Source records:
BEGIN

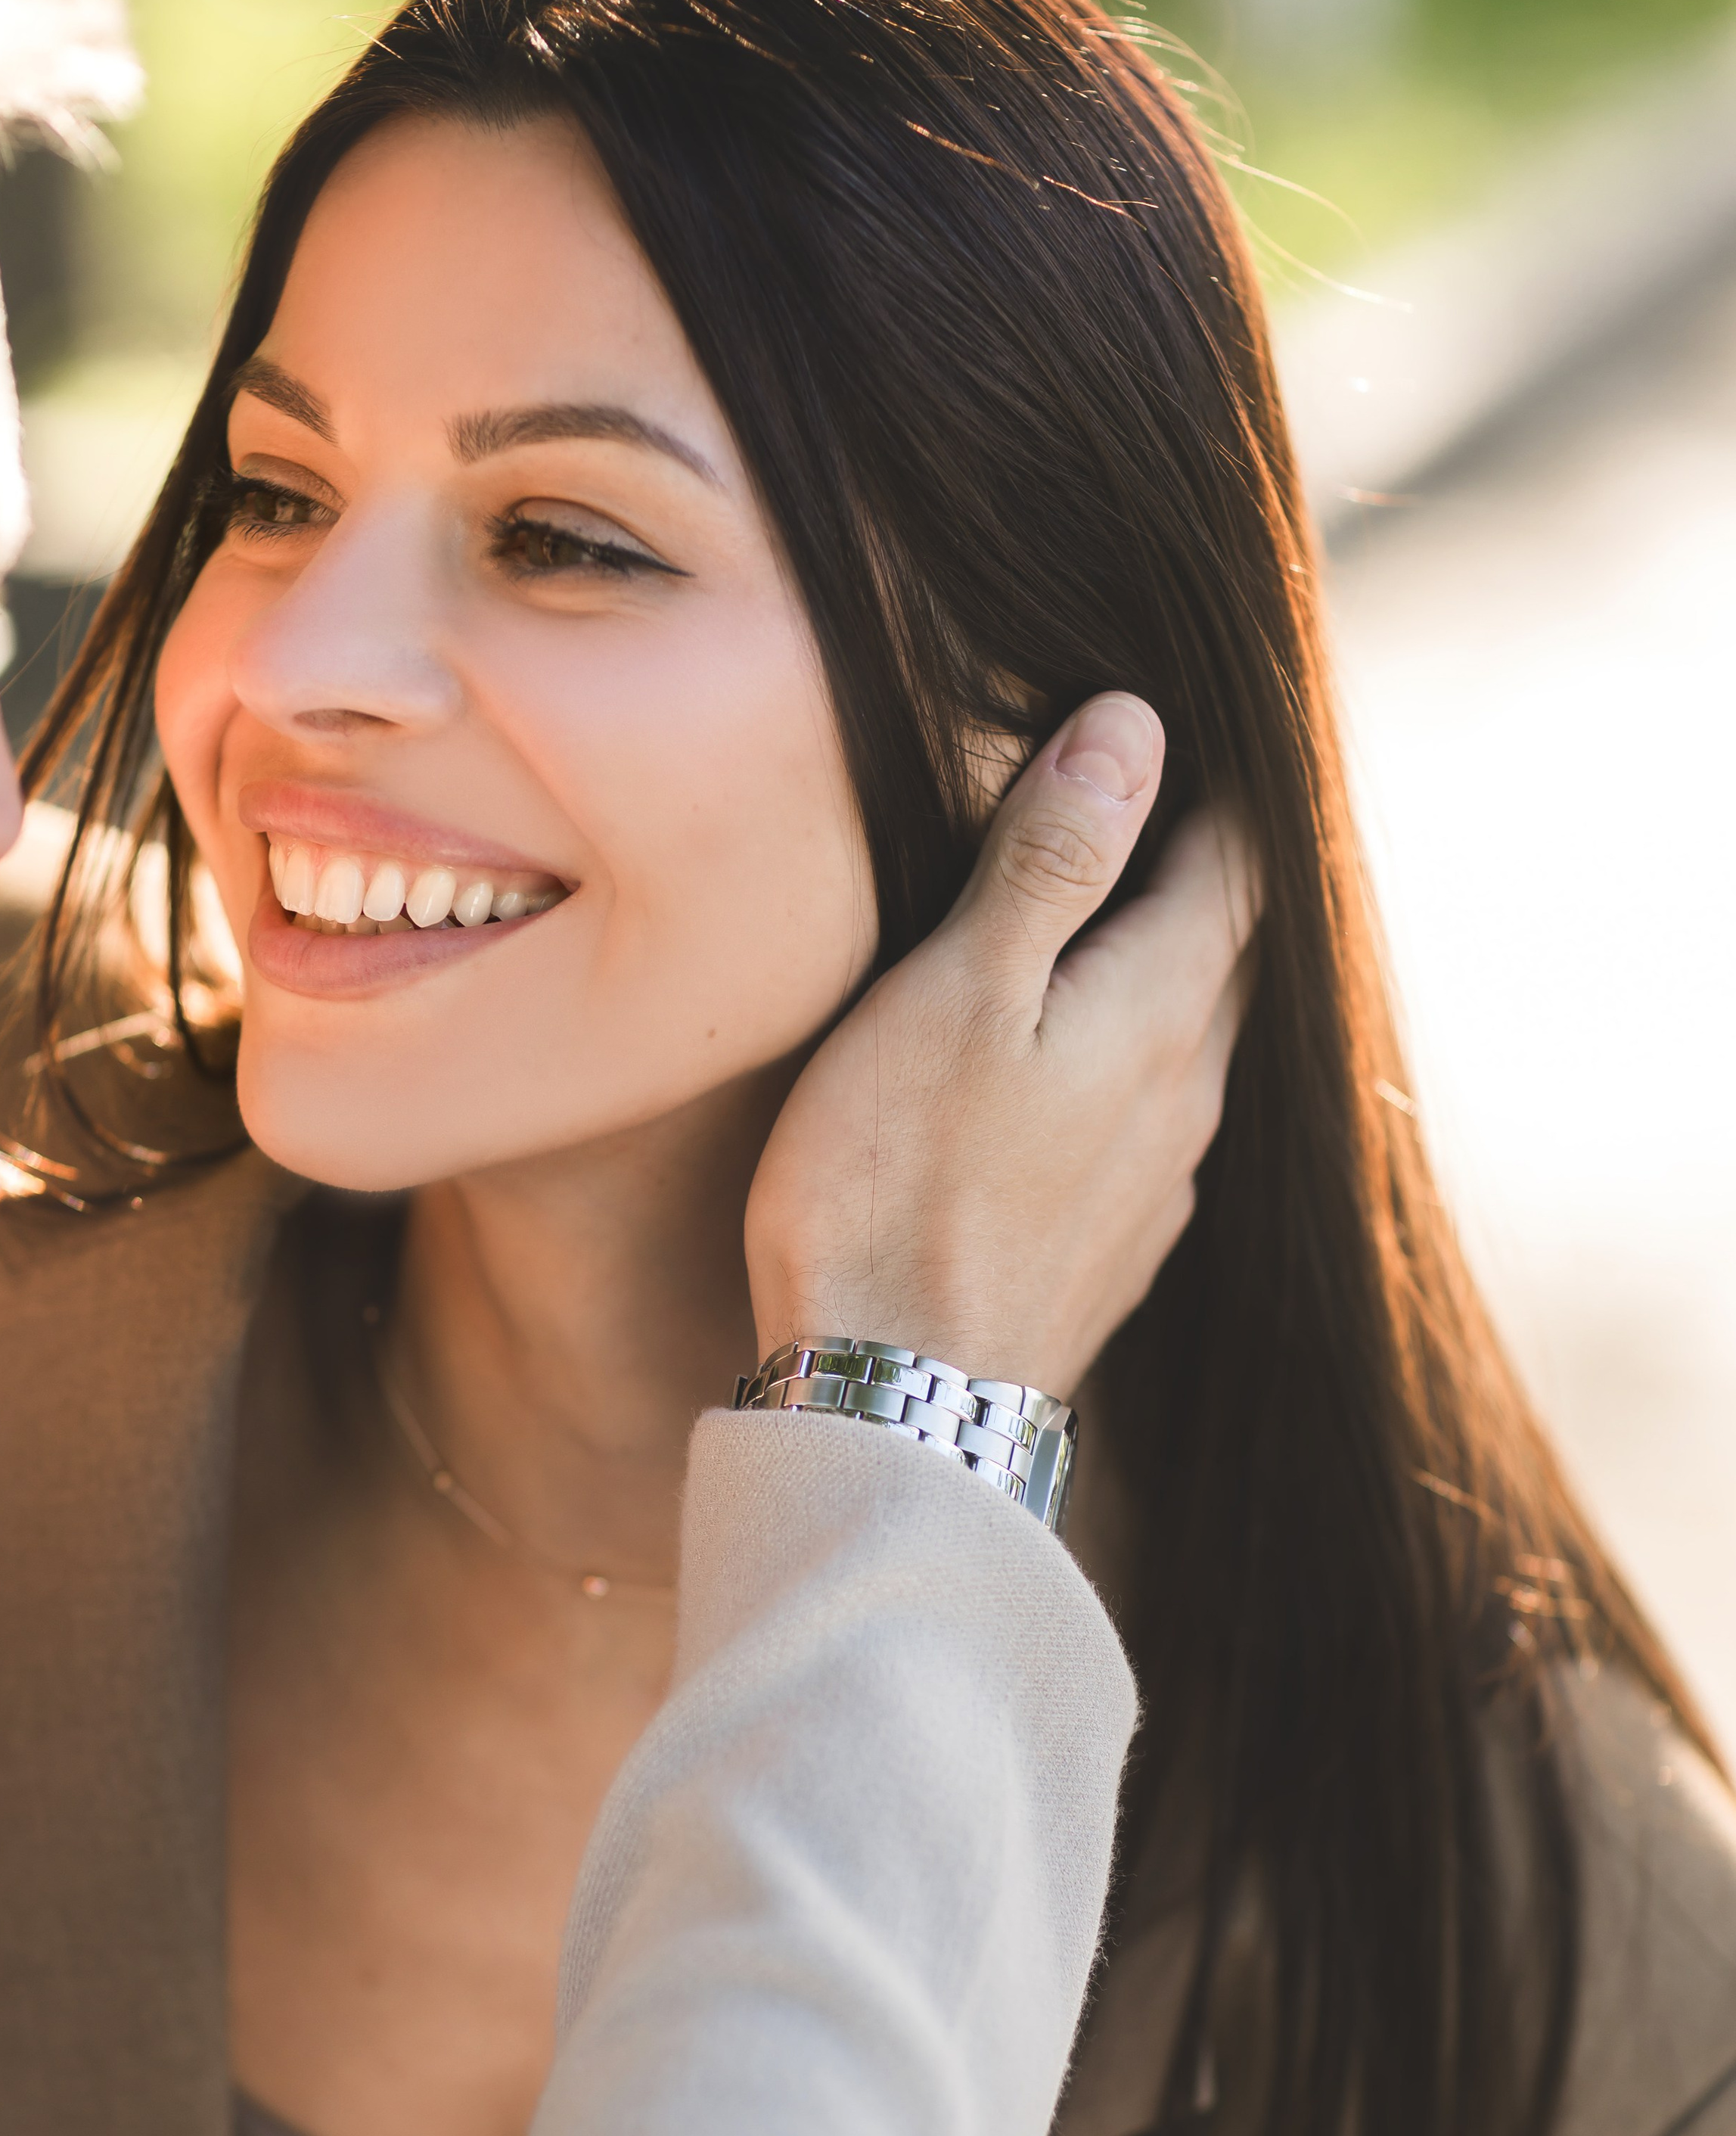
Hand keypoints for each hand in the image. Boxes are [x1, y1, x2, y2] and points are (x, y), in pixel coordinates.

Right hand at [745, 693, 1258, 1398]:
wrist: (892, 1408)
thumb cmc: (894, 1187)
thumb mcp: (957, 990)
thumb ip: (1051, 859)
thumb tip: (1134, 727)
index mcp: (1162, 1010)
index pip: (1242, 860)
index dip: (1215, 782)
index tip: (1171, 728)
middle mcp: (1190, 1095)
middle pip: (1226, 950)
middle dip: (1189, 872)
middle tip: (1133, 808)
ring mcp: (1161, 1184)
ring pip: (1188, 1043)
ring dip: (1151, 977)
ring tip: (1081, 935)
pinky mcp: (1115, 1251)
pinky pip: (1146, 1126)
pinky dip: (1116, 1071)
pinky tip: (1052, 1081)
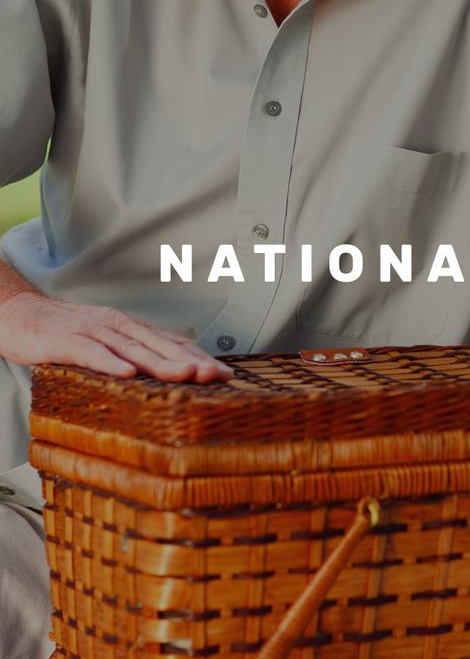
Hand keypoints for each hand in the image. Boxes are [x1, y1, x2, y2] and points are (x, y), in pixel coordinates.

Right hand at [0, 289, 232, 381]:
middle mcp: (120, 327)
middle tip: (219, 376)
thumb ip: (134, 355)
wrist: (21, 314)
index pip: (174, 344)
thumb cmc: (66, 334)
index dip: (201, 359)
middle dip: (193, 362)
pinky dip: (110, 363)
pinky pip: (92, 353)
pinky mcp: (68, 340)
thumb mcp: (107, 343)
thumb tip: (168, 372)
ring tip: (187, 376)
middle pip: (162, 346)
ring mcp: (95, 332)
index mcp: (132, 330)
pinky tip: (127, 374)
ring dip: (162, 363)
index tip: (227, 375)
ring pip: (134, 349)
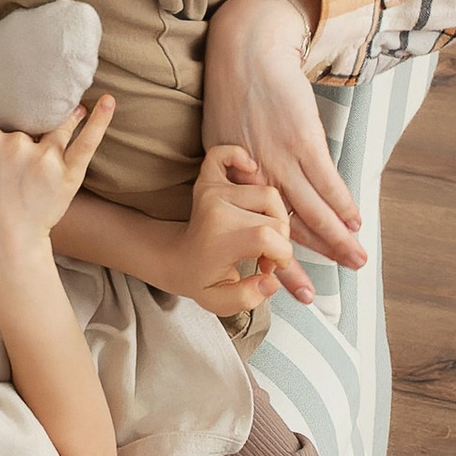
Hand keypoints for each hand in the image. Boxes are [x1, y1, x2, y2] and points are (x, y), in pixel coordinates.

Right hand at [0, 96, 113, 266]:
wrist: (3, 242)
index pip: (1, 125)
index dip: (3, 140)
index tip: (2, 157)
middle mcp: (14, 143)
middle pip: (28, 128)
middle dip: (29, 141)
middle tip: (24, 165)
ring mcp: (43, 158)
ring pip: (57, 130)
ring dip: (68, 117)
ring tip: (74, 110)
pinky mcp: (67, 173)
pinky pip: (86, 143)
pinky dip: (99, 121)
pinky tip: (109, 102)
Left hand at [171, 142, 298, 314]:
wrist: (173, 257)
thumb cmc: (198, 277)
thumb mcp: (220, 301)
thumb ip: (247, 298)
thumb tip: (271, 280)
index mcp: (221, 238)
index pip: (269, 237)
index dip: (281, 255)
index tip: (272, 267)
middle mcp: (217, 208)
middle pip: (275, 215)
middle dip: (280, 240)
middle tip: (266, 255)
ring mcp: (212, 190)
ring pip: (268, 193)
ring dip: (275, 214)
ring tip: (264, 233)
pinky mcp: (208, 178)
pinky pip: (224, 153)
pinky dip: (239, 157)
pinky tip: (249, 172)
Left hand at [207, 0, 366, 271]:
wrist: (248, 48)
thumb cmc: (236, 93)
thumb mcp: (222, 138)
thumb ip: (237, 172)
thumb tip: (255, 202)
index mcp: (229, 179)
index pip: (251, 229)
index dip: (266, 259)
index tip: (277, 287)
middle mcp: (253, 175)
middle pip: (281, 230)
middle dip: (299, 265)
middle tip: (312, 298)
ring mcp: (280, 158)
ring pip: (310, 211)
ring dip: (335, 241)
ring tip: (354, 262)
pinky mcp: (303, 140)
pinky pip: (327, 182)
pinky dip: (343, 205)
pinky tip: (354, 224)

END

WHAT IS REQUIRED:
Omit the pictures and restate the rest of the records verbatim.

TASK OUTPUT:
Hand keypoints for each hand in the image. Boxes are [x1, y1, x2, y2] and points are (x, y), in pixel coordinates.

Right hand at [745, 693, 1258, 1398]:
wrist: (892, 1408)
thumb cmc: (894, 1187)
thumb mcp: (957, 990)
thumb ip: (1051, 859)
thumb tip: (1134, 727)
index mcp: (1162, 1010)
index pip: (1242, 860)
index dip: (1215, 782)
index tip: (1171, 728)
middle mcp: (1190, 1095)
middle pip: (1226, 950)
middle dip: (1189, 872)
middle tip: (1133, 808)
ring mcp: (1161, 1184)
ring pip: (1188, 1043)
ring dip: (1151, 977)
ring tip: (1081, 935)
pinky mcp: (1115, 1251)
pinky pip: (1146, 1126)
pinky dip: (1116, 1071)
pinky tip: (1052, 1081)
Hand keypoints for each hand in the image. Boxes are [x1, y1, x2, y2] and points are (x, y), in pixel coordinates.

Right hand at [0, 289, 232, 381]:
middle mcp: (120, 327)
middle tip: (219, 376)
thumb ip: (134, 355)
wrist: (21, 314)
index pip: (174, 344)
thumb cmc: (66, 334)
index dip: (201, 359)
middle dip: (193, 362)
pinky dip: (110, 363)
pinky pip: (92, 353)
pinky mcp: (68, 340)
thumb mcp: (107, 343)
thumb tip: (168, 372)
ring tip: (187, 376)
middle pip: (162, 346)
ring mcp: (95, 332)
index mcp: (132, 330)
pinky tip: (127, 374)
ring dip: (162, 363)
index tip: (227, 375)
ring pip: (134, 349)
Hand keypoints for each hand in the image. Boxes are [x1, y1, x2, y2] and points are (x, y), in pixel coordinates.

Right hand at [0, 96, 113, 266]:
wrist: (3, 242)
index pip: (1, 125)
index dip: (3, 140)
index tip: (2, 157)
middle mcp: (14, 143)
middle pip: (28, 128)
middle dip: (29, 141)
middle tip: (24, 165)
ring mcp: (43, 158)
ring pip: (57, 130)
ring dip: (68, 117)
ring tip: (74, 110)
pinky mcp: (67, 173)
pinky pip: (86, 143)
pinky dip: (99, 121)
pinky tip: (109, 102)
Left hand at [171, 142, 298, 314]:
wrist: (173, 257)
thumb cmc: (198, 277)
thumb mcp: (220, 301)
thumb ip: (247, 298)
thumb tip: (271, 280)
index mcp: (221, 238)
index pip: (269, 237)
index dip: (281, 255)
index tip: (272, 267)
middle mcp: (217, 208)
middle pip: (275, 215)
middle dip: (280, 240)
middle tip: (266, 255)
ring mcp: (212, 190)
ring pip: (268, 193)
ring dip: (275, 214)
ring tip: (264, 233)
pinky mcp: (208, 178)
pinky pip: (224, 153)
pinky dip: (239, 157)
pinky tip: (249, 172)
Left hand at [207, 0, 366, 271]:
wrist: (248, 48)
thumb cmc: (236, 93)
thumb mcp: (222, 138)
thumb ip: (237, 172)
thumb tip: (255, 202)
index mcp: (229, 179)
index pip: (251, 229)
index dip: (266, 259)
index tip: (277, 287)
middle mcp: (253, 175)
middle pip: (281, 230)
middle dip: (299, 265)
middle tip: (312, 298)
ring mcp: (280, 158)
ring pip: (310, 211)
ring dip: (335, 241)
ring tip: (354, 262)
pinky mcp: (303, 140)
pinky pip: (327, 182)
pinky dip: (343, 205)
pinky tip: (354, 224)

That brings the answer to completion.